== Exercise input ==

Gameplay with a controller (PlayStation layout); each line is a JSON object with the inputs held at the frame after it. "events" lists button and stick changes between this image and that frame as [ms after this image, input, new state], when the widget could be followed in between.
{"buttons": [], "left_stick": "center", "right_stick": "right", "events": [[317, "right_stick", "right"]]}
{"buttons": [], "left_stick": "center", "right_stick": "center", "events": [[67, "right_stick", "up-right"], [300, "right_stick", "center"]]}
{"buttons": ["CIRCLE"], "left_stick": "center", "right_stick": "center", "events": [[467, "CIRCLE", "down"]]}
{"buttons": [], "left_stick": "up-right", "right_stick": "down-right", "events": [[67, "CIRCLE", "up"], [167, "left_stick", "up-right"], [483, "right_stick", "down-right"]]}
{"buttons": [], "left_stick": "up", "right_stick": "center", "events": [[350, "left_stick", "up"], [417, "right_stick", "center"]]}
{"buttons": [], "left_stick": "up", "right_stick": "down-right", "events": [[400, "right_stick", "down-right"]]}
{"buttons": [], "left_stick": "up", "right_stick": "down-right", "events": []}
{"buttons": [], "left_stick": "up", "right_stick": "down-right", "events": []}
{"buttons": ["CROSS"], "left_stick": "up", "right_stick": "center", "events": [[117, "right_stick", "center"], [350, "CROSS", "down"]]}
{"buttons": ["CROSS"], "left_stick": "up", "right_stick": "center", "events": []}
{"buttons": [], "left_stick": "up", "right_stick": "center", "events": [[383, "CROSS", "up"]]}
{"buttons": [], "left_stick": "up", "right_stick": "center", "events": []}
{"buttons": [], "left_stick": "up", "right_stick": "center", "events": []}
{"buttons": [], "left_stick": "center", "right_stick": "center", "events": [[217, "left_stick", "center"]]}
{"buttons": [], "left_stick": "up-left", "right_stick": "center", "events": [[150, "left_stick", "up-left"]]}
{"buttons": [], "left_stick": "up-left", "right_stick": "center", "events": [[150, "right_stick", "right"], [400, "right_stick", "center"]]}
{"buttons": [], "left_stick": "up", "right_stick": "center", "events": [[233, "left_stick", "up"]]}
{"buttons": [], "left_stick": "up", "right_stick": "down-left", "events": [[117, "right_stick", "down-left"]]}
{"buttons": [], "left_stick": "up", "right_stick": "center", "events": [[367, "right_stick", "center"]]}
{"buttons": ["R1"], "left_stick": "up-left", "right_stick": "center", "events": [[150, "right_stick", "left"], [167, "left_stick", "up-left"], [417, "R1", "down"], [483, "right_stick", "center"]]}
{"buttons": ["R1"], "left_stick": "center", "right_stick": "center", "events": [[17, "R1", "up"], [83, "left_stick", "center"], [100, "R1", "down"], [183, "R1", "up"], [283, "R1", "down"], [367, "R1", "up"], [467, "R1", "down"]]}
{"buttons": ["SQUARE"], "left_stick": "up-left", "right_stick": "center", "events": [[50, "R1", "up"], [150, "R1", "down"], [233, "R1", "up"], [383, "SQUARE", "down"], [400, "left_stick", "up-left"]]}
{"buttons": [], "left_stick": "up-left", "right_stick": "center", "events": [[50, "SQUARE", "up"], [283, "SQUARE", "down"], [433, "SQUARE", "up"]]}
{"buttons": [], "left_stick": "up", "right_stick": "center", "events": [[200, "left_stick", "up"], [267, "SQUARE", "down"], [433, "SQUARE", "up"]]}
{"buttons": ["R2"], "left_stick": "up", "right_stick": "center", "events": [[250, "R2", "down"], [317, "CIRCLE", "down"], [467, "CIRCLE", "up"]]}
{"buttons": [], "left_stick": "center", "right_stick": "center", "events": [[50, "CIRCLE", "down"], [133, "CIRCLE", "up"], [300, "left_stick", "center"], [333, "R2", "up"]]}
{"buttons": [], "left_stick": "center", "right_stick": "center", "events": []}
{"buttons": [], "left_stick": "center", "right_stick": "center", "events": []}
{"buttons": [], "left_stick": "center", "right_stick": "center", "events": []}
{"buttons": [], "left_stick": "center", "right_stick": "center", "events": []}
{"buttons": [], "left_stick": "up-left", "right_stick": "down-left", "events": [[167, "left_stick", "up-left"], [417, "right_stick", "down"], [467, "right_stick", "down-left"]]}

== What is being asked ==
Make a word-for-word copy of the records.

== Written reply ==
Gameplay with a controller (PlayStation layout); each line is a JSON object with the inputs held at the frame after it. "events" lists button and stick changes between this image and that frame as [ms after this image, input, new state], when the widget could be followed in between.
{"buttons": [], "left_stick": "center", "right_stick": "right", "events": [[317, "right_stick", "right"]]}
{"buttons": [], "left_stick": "center", "right_stick": "center", "events": [[67, "right_stick", "up-right"], [300, "right_stick", "center"]]}
{"buttons": ["CIRCLE"], "left_stick": "center", "right_stick": "center", "events": [[467, "CIRCLE", "down"]]}
{"buttons": [], "left_stick": "up-right", "right_stick": "down-right", "events": [[67, "CIRCLE", "up"], [167, "left_stick", "up-right"], [483, "right_stick", "down-right"]]}
{"buttons": [], "left_stick": "up", "right_stick": "center", "events": [[350, "left_stick", "up"], [417, "right_stick", "center"]]}
{"buttons": [], "left_stick": "up", "right_stick": "down-right", "events": [[400, "right_stick", "down-right"]]}
{"buttons": [], "left_stick": "up", "right_stick": "down-right", "events": []}
{"buttons": [], "left_stick": "up", "right_stick": "down-right", "events": []}
{"buttons": ["CROSS"], "left_stick": "up", "right_stick": "center", "events": [[117, "right_stick", "center"], [350, "CROSS", "down"]]}
{"buttons": ["CROSS"], "left_stick": "up", "right_stick": "center", "events": []}
{"buttons": [], "left_stick": "up", "right_stick": "center", "events": [[383, "CROSS", "up"]]}
{"buttons": [], "left_stick": "up", "right_stick": "center", "events": []}
{"buttons": [], "left_stick": "up", "right_stick": "center", "events": []}
{"buttons": [], "left_stick": "center", "right_stick": "center", "events": [[217, "left_stick", "center"]]}
{"buttons": [], "left_stick": "up-left", "right_stick": "center", "events": [[150, "left_stick", "up-left"]]}
{"buttons": [], "left_stick": "up-left", "right_stick": "center", "events": [[150, "right_stick", "right"], [400, "right_stick", "center"]]}
{"buttons": [], "left_stick": "up", "right_stick": "center", "events": [[233, "left_stick", "up"]]}
{"buttons": [], "left_stick": "up", "right_stick": "down-left", "events": [[117, "right_stick", "down-left"]]}
{"buttons": [], "left_stick": "up", "right_stick": "center", "events": [[367, "right_stick", "center"]]}
{"buttons": ["R1"], "left_stick": "up-left", "right_stick": "center", "events": [[150, "right_stick", "left"], [167, "left_stick", "up-left"], [417, "R1", "down"], [483, "right_stick", "center"]]}
{"buttons": ["R1"], "left_stick": "center", "right_stick": "center", "events": [[17, "R1", "up"], [83, "left_stick", "center"], [100, "R1", "down"], [183, "R1", "up"], [283, "R1", "down"], [367, "R1", "up"], [467, "R1", "down"]]}
{"buttons": ["SQUARE"], "left_stick": "up-left", "right_stick": "center", "events": [[50, "R1", "up"], [150, "R1", "down"], [233, "R1", "up"], [383, "SQUARE", "down"], [400, "left_stick", "up-left"]]}
{"buttons": [], "left_stick": "up-left", "right_stick": "center", "events": [[50, "SQUARE", "up"], [283, "SQUARE", "down"], [433, "SQUARE", "up"]]}
{"buttons": [], "left_stick": "up", "right_stick": "center", "events": [[200, "left_stick", "up"], [267, "SQUARE", "down"], [433, "SQUARE", "up"]]}
{"buttons": ["R2"], "left_stick": "up", "right_stick": "center", "events": [[250, "R2", "down"], [317, "CIRCLE", "down"], [467, "CIRCLE", "up"]]}
{"buttons": [], "left_stick": "center", "right_stick": "center", "events": [[50, "CIRCLE", "down"], [133, "CIRCLE", "up"], [300, "left_stick", "center"], [333, "R2", "up"]]}
{"buttons": [], "left_stick": "center", "right_stick": "center", "events": []}
{"buttons": [], "left_stick": "center", "right_stick": "center", "events": []}
{"buttons": [], "left_stick": "center", "right_stick": "center", "events": []}
{"buttons": [], "left_stick": "center", "right_stick": "center", "events": []}
{"buttons": [], "left_stick": "up-left", "right_stick": "down-left", "events": [[167, "left_stick", "up-left"], [417, "right_stick", "down"], [467, "right_stick", "down-left"]]}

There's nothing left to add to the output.